Cet article a été initialement publié dans The Hill.
Jeudi, le président des États-Unis a signé un décret qui vise à examiner le mécanisme de responsabilité des entreprises fournissant des services de réseaux sociaux. De nombreux rapports ont souligné les problèmes liés à cette décision, mais l’un d’entre eux en particulier nous semble inquiétant : le danger de politiser ce qui est fondamentalement un débat juridique autour des lignes de parti.
Le président se doit de rester en dehors de ce débat.

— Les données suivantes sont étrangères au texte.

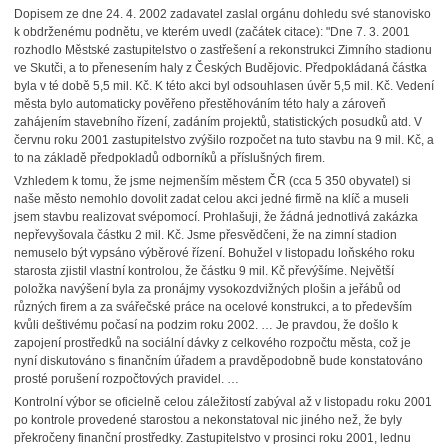
Dopisem ze dne 24. 4. 2002 zadavatel zaslal orgánu dohledu své stanovisko
k obdrženému podnětu, ve kterém uvedl (začátek citace): "Dne 7. 3. 2001
rozhodlo Městské zastupitelstvo o zastřešení a rekonstrukci Zimního stadionu
ve Skutči, a to přenesením haly z Českých Budějovic. Předpokládaná částka
byla v té době 5,5 mil. Kč. K této akci byl odsouhlasen úvěr 5,5 mil. Kč. Vedení
města bylo automaticky pověřeno přestěhováním této haly a zároveň
zahájením stavebního řízení, zadáním projektů, statistických posudků atd. V
červnu roku 2001 zastupitelstvo zvýšilo rozpočet na tuto stavbu na 9 mil. Kč, a
to na základě předpokladů odborníků a příslušných firem.
Vzhledem k tomu, že jsme nejmenším městem ČR (cca 5 350 obyvatel) si
naše město nemohlo dovolit zadat celou akci jedné firmě na klíč a museli
jsem stavbu realizovat svépomocí. Prohlašuji, že žádná jednotlivá zakázka
nepřevyšovala částku 2 mil. Kč. Jsme přesvědčeni, že na zimní stadion
nemuselo být vypsáno výběrové řízení. Bohužel v listopadu loňského roku
starosta zjistil vlastní kontrolou, že částku 9 mil. Kč převýšíme. Největší
položka navýšení byla za pronájmy vysokozdvižných plošin a jeřábů od
různých firem a za svářečské práce na ocelové konstrukci, a to především
kvůli deštivému počasí na podzim roku 2002. … Je pravdou, že došlo k
zapojení prostředků na sociální dávky z celkového rozpočtu města, což je
nyní diskutováno s finančním úřadem a pravděpodobně bude konstatováno
prosté porušení rozpočtových pravidel. …
Kontrolní výbor se oficielně celou záležitostí zabýval až v listopadu roku 2001
po kontrole provedené starostou a nekonstatoval nic jiného než, že byly
překročeny finanční prostředky. Zastupitelstvo v prosinci roku 2001, lednu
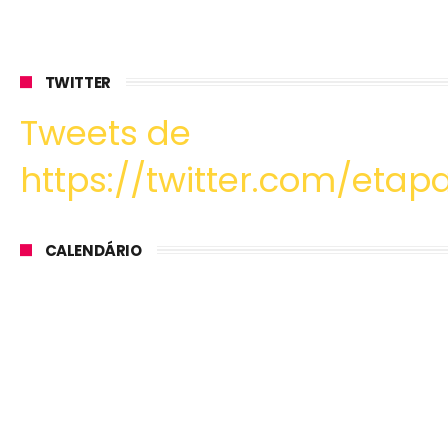
TWITTER
Tweets de
https://twitter.com/etapa
CALENDÁRIO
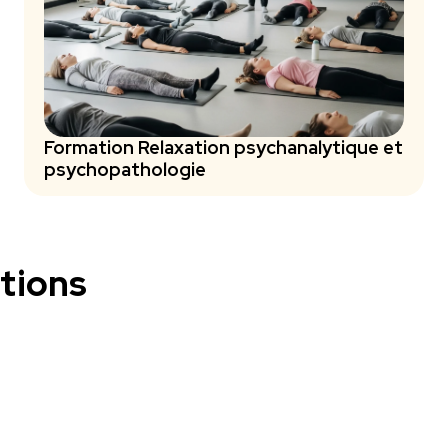
Formation Relaxation psychanalytique et
psychopathologie
tions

L’Internet et la politique ont toujours entretenu une relation délicate. Au fil des ans, de nombreuses tentatives ont été faites pour intégrer l’Internet dans la politique générale, mais la plupart n’ont pas abouti. La raison principale est que l’Internet n’est pas une « chose » statique, mais un modèle de collaboration volontaire entre les réseaux et les ordinateurs. Une caractéristique essentielle de ce modèle est qu’il est décentralisé, ce qui signifie qu’aucun point de contrôle central ne dicte comment l’Internet doit évoluer. Il n’y a pas d’interrupteur que l’on peut allumer et éteindre, et dès que les décideurs politiques ou les régulateurs tentent d’en imposer un, ils s’attaquent inévitablement à l’Internet lui-même. Cette caractéristique a toujours été son atout principal, et la raison pour laquelle il a été une source infinie d’innovation et de croissance – notamment du Web aux foyers et appareils intelligents en constante évolution. Cette absence de contrôle central est une caractéristique de l’internet, pas un bogue !
La plupart des premiers cadres juridiques qui ont été mis en œuvre sur l’internet reflètent ce principe apolitique, bien qu’à des niveaux et à des degrés différents. Mais aucune autre loi ne le met aussi bien en évidence que l’article 230 du Communications Decency Act aux États-Unis, qui sous-tend la « responsabilité des intermédiaires » en ligne.
La protection de la responsabilité des intermédiaires en ligne est apparue pour la première fois aux États-Unis en 1995, sous la forme d’un débat politique concernant le champ d’application de la responsabilité des intermédiaires. À l’époque, il n’y avait ni Facebook ni Twitter, la loi visait donc des services comme CompuServe, Prodigy et AOL. Cependant, elle a donné le ton pour tous les services futurs et a ensuite été adoptée comme l’une des évolutions juridiques les plus positives d’Internet. La question était simple : les intermédiaires devraient-ils être responsables du contenu publié en utilisant leurs services ou des actions réalisées par des tiers, c’est-à-dire leurs utilisateurs ?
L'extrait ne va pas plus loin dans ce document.